Start of Task input
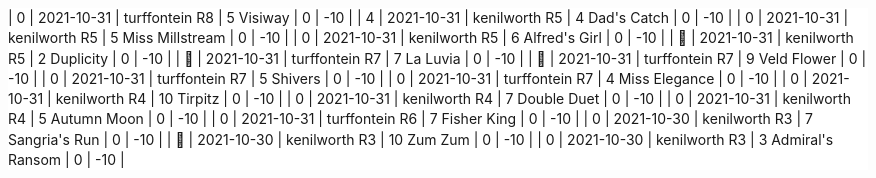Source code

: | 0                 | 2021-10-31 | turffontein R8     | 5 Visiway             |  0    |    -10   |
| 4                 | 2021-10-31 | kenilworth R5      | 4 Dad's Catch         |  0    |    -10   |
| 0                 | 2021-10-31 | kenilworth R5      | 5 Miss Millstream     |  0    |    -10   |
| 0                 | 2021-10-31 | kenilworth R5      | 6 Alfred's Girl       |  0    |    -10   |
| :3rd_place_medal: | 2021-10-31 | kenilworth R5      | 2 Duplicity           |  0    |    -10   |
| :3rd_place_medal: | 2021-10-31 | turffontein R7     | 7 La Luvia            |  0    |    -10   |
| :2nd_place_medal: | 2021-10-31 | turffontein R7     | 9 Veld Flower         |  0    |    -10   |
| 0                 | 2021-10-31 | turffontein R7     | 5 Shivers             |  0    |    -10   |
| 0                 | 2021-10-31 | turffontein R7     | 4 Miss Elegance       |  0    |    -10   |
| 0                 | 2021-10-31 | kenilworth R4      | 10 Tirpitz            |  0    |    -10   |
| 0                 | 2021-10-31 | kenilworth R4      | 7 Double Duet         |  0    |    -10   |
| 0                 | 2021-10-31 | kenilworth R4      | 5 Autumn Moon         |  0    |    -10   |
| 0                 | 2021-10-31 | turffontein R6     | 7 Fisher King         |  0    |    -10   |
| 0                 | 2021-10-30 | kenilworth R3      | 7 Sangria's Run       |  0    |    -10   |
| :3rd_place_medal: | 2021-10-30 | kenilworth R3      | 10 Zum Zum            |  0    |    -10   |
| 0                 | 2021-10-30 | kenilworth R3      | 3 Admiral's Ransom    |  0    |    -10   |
End of Task input
Write out, without alteration, the line that contains "7 Fisher King" and all subsequent lines down to the end of the data above.

| 0                 | 2021-10-31 | turffontein R6     | 7 Fisher King         |  0    |    -10   |
| 0                 | 2021-10-30 | kenilworth R3      | 7 Sangria's Run       |  0    |    -10   |
| :3rd_place_medal: | 2021-10-30 | kenilworth R3      | 10 Zum Zum            |  0    |    -10   |
| 0                 | 2021-10-30 | kenilworth R3      | 3 Admiral's Ransom    |  0    |    -10   |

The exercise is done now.